The world's most expensive pigeon is a Belgian racing bird worth $1.8m
Giulia Carbonaro


For those not familiar with the world of pigeon racing, the idea that a bird can be sold at an auction for thousands of dollars might sound almost ludicrous.

But even people within the industry were taken by surprise this week when New Kim, a two-year-old racing pigeon raised in Antwerp, Belgium, was auctioned for a record $1.8 million.  

"We did not expect the pigeon (price) would go so high," said Nikolaas Gyselbrecht, the CEO of Pigeon Auction House (PIPA), where New Kim was auctioned.




The price offered for New Kim beats the one paid for the former most expensive pigeon in the world, Armando, sold to a Chinese buyer for $1.48m in 2019.

"We can already say that these record prices are unbelievable because this is a female," said Gyselbrecht. "Armando was a male. Usually a male is worth more than a female because it can produce more offspring, more children. So it's very exceptional to have a female for this price."


Nikolaas Gyselbrecht holding New Kim. /Yves Herman/Reuters

Nikolaas Gyselbrecht holding New Kim. /Yves Herman/Reuters


New Kim was bred by Flemish trainer Gaston van de Wouwer, who raised many prize-winning racing pigeons and now, at 76, is retiring and selling all his 400 birds.

The online bidding on New Kim started on November 2 at a bit more than $200 but quickly went up to the thousands as the bidder "Hitman" held off competitors to lead the pigeon. On Tuesday, he stood unchallenged with an offer of $1.5m.

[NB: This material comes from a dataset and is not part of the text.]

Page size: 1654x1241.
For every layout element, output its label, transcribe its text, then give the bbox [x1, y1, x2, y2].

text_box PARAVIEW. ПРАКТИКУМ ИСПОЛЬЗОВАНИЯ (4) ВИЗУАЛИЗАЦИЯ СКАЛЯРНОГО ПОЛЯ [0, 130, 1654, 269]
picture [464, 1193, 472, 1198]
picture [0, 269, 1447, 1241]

On Sunday, 30 minutes before the end of the auction, a frantic bidding war between Hitman and a bidder named "Super Duper" raised the price for New Kim to $1.8m.

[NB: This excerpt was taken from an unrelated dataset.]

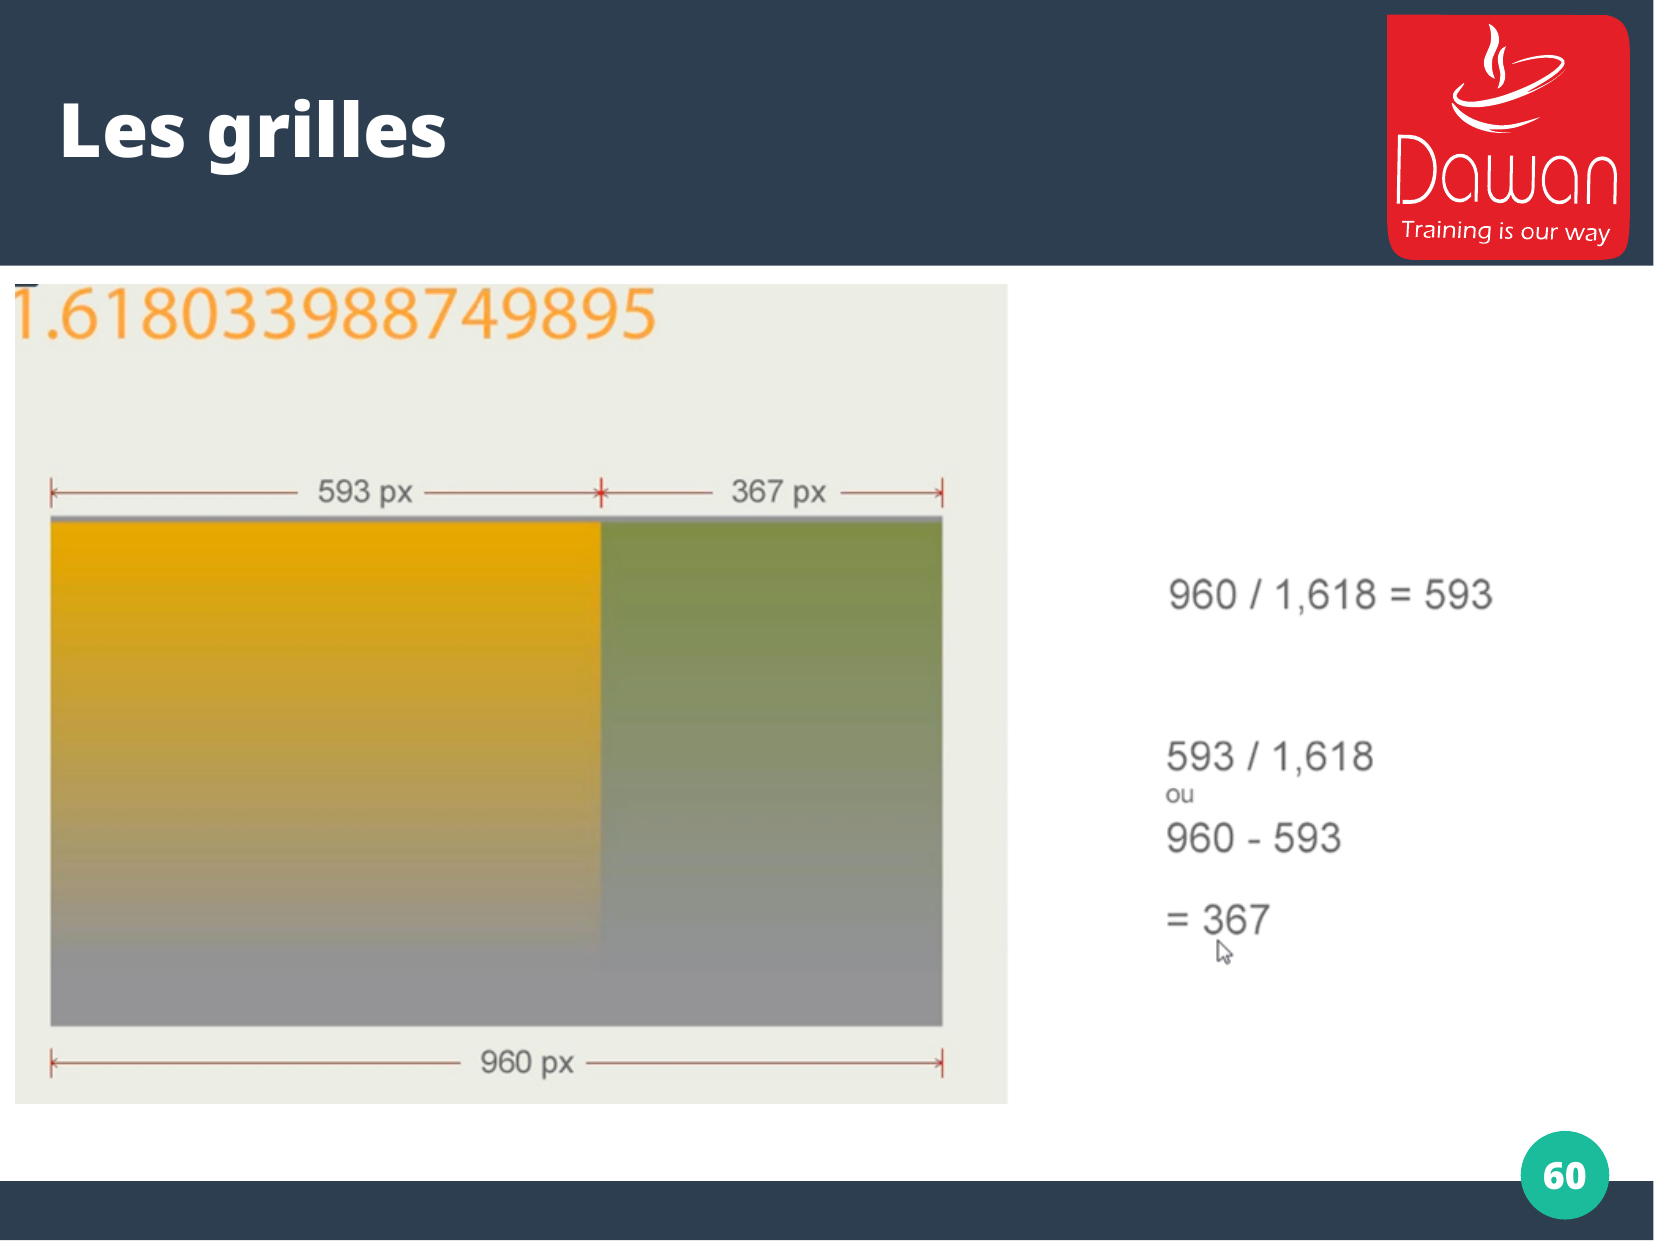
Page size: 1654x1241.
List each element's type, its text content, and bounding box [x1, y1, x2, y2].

picture [1387, 14, 1630, 260]
title Les grilles [59, 49, 1387, 207]
picture [14, 283, 1632, 1104]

Messenger pigeons were used in Ancient Egypt and Rome, where they were considered quite valuable. /Yves Herman/Reuters

Messenger pigeons were used in Ancient Egypt and Rome, where they were considered quite valuable. /Yves Herman/Reuters


Belgium is considered the traditional heartland of pigeon racing, which became very popular in the country in the 19th century. 

"There is no country in the world where so many pigeon fanciers live (in) such a high density with each other, like in Belgium," says Gyselbrecht. "So you have 20,000 pigeon fanciers in a very small country competing (with) each other on a very high level. It's like the Champions League."


Why are racing pigeons so expensive?

Pigeon racing's popularity has steadily dropped since the 1800s, when it found a fertile ground in Belgium. 

After World War I, the sport was a common hobby for the working class, but amid higher costs of living and criticisms by animal welfare activists, pigeon racing became less of a common pastime affordable to many and more of a highly competitive sport practiced by a few.

The rising popularity of the sport in China has led to billionaires investing increasingly high amounts of money in pigeons, and driving up the prize money for races.

The most expensive birds in the history of the sport, mostly Belgian pigeons, were all recently bought by Chinese bidders, as in the case of Armando and New Kim.